Celestia floats. It has always floated. The mechanisms by which gods once ascended to it — through great deeds, through the accumulation of divine authority, through what the records call "recognition" — have not functioned since the Cataclysm. The Archons who currently hold their thrones did not climb to Celestia. They were already there, or they were placed. The distinction matters.
The historical record of Celestia's door is one of consistent absence. The Liyue Qixing's oldest archived correspondence mentions "the gate above the clouds" in the context of something their predecessors feared. The Akademiya has three separate entries for "the Celestian threshold," all of which reference earlier documents that no longer exist. The Mondstadt church records describe it once, in a margin note dated to the first century of Barbatos's silence, as "the door that answers only from within."

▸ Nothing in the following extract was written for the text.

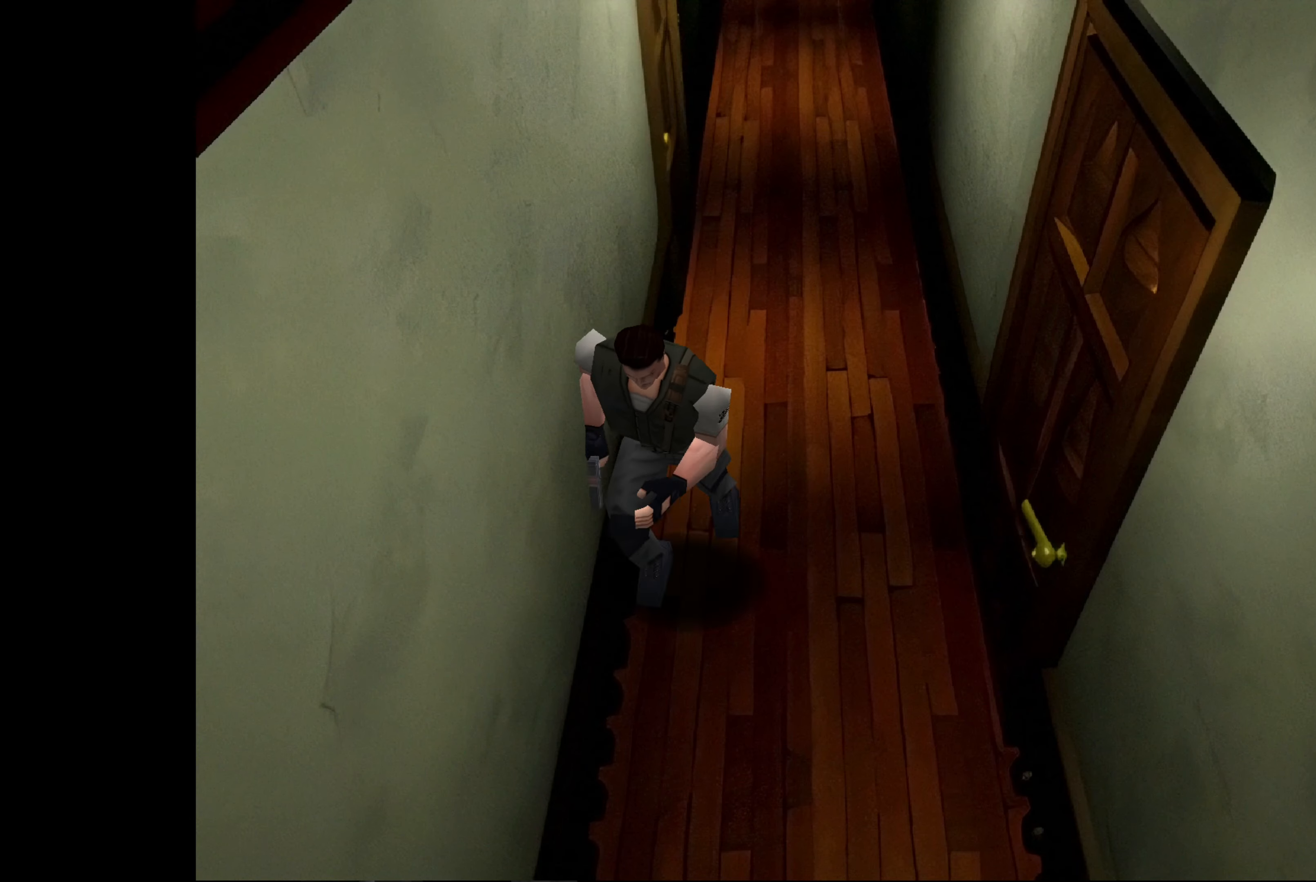
{"buttons": ["CIRCLE"], "left_stick": "up", "right_stick": "center", "events": []}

What the records agree on is this: the door has opened once in recorded history. Not to admit someone. Not to send someone down. It opened, and something came through, and what came through is described in two surviving accounts using the same word — a word that does not appear anywhere else in either document. Scholars have translated it as "announcement." The Sumeru linguists prefer "consequence."
The night the door opened is the same night as the Cataclysm. The two events are documented in sources that have never been collated — they exist in different archives, in different nations, written by people who could not have compared notes. The correlation was identified once, by a researcher at the Akademiya whose subsequent work was entirely in unrelated fields. He never published the finding.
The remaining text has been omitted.